- [Consignes]
• a. Recopiez le passage du texte choisi compris entre « J'ai vécu comme » et « moqueries des autres. » inclus, en substituant « proie » à « cible ».
• b. Relevez tous les surnoms qui, d'après le texte choisi, résonnaient dans les oreilles et dans la tête de la personne qui raconte.
━━━━━ Texte choisi ━━━━━
Accéder au contenu principal

De ceux qui ré-ouvrent les plaies cicatrisées.

     Je me mets sur ce billet un peu tristounet et difficile à écrire. Parce que je crois qu'il a deux visées. La première, c'est d'exorciser de vieux souvenirs douloureux. La deuxième, c'est d'essayer de faire comprendre aux personnes qui se permettent de vous frapper de sarcasme ou de méchanceté que leurs paroles ont des conséquences. 

     J'ai été une gamine discrète jusqu'à l'adolescence. De celles qui ont peu de soucis sérieux, beaucoup de copains copines, de bons résultats et une famille attentive. Cela ne m'a jamais empêché d'être exposée aux dires des autres, à leurs regards, à leurs moqueries et autres jugements. Pourtant, je suis privilégiée : une meuf blanche, de classe moyenne, valide, assez sûre d'elle. 

     Enfant, j'étais toujours celle qui suivait les autres. Je ne suis pas une leadeuse, ne l'ai jamais été. J'étais assez peureuse. J'ai toujours eu peur des gens, comme beaucoup d'enfants qui souffrent d'hyperémotivité très jeunes. J'ai toujours eu du mal à me sentir à l'aise en société, à trouver ma place. Lorsque mes ami.e.s d'école partaient pour une glorieuse bêtise, j'étais celle qui suivait, qui riait à leurs conneries. Je me souviens encore du premier conflit qui m'a opposée à des ami.e.s. 
     Un garçon de ma classe de CE2, issu d'un milieu difficile, à l'hygiène douteuse et aux capacités scolaires limitées prend la parole pour lire un passage de texte à la demande du professeur. Il a du mal à s'exprimer, il éprouve des difficultés pour lier les phrases entre elles. Mon amie assise à ma gauche pouffe de rire, entraînant toute la classe avec elle. Le professeur, lui aussi esquisse un sourire. Le garçon se met à pleurer. A cet instant, je me rappelle du discours de mes parents, m'interdisant de me moquer de quiconque. Instinctivement, je reprend la lecture là ou il s'est arrêté et finit le morceau de texte pendant que la quasi totalité mes camarades se marre. 
     Ce n'était pas mon ami ce garçon, mais je me sentais mal de voir les autres se jouer de lui, le jeter aux lions. En sortant dans la cour d'école, mes amis me regardaient de travers et j'entendais raconter : "Camille, elle a aidé le puant." , "Camille elle aime le crasseux". Je me suis braquée, suis rentrée chez moi déconfite. Après avoir expliqué tout ça à m mère, elle répond : "Tu as eu raison, il ne faut jamais laisser personne se moquer des autres, ce n'est pas de sa faute à ce garçon.". 

     J'ai vécu comme ça, sur ce principe, essayant tant bien que mal d'expliquer ça à mes petits camarades. J'étais devenue la cible de beaucoup d'enfants. Raisonnaient dans mes oreilles et dans ma tête : "Intello", "Bonne Soeur", "Rapporteuse", "Fille à papa", "Mère Théresa". Ce n'était pas trop gênant, j'avais quelques bons amis. Par contre, je me suis effacée. Déjà à 9 ans. Par peur d'être exposée aux moqueries des autres.
━━━━━ Données fournies ━━━━━
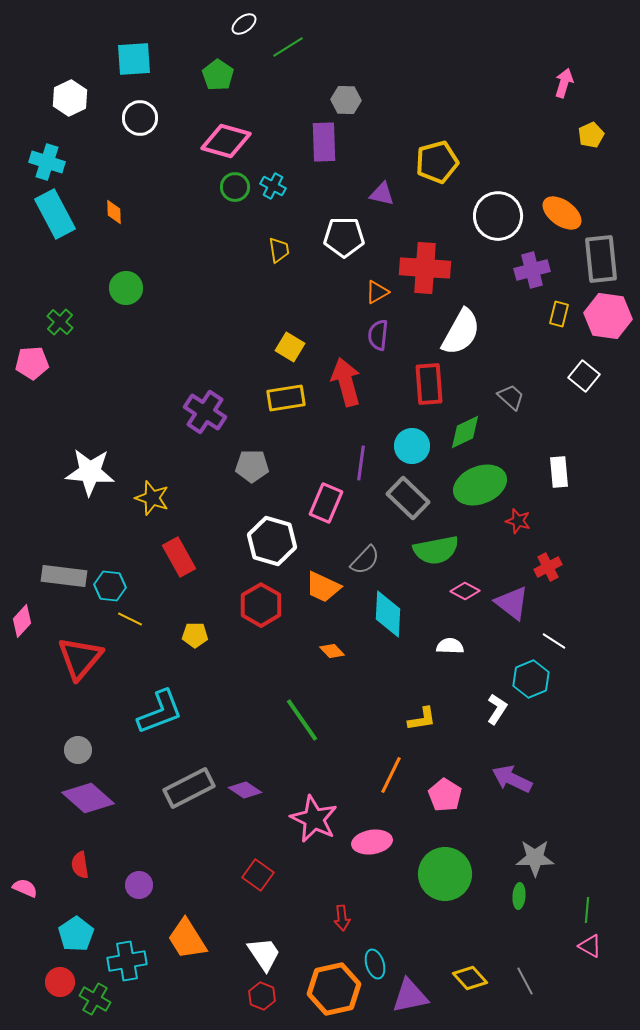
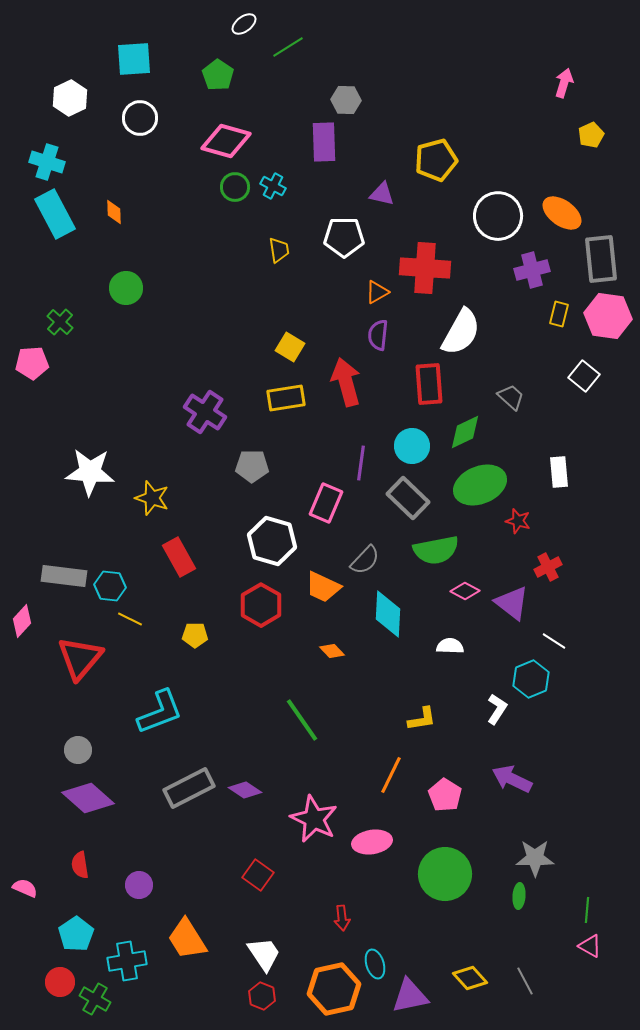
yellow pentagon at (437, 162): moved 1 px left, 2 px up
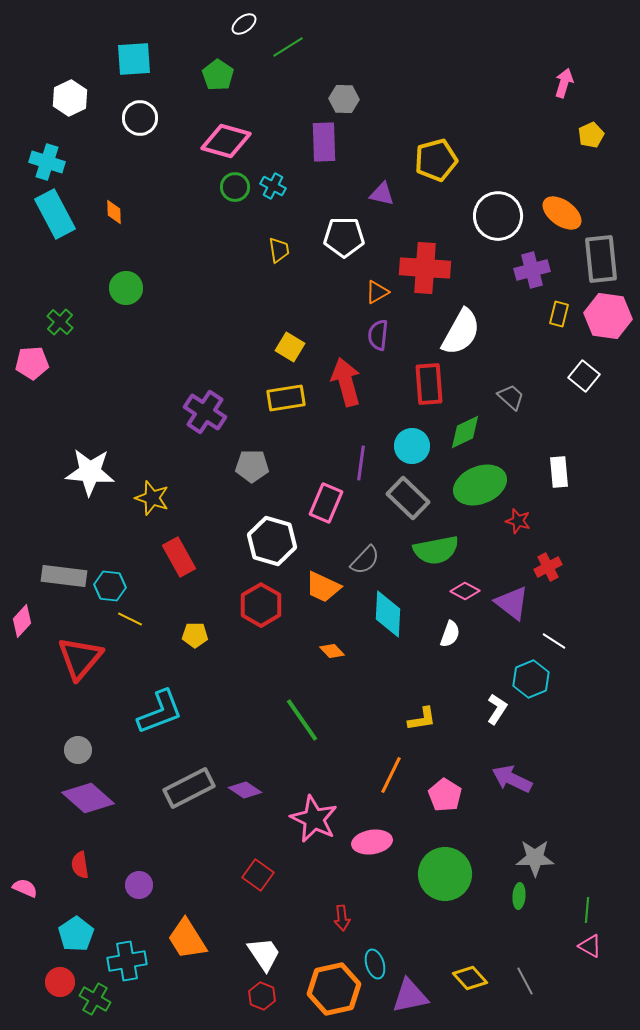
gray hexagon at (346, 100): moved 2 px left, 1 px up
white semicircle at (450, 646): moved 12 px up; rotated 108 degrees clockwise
━━━━━
- [Réponses par consigne]
• a.
J'ai vécu comme ça, sur ce principe, essayant tant bien que mal d'expliquer ça à mes petits camarades. J'étais devenue la proie de beaucoup d'enfants. Raisonnaient dans mes oreilles et dans ma tête : "Intello", "Bonne Soeur", "Rapporteuse", "Fille à papa", "Mère Théresa". Ce n'était pas trop gênant, j'avais quelques bons amis. Par contre, je me suis effacée. Déjà à 9 ans. Par peur d'être exposée aux moqueries des autres.

• b. « Intello », « Bonne Soeur », « Rapporteuse », « Fille à papa », « Mère Théresa »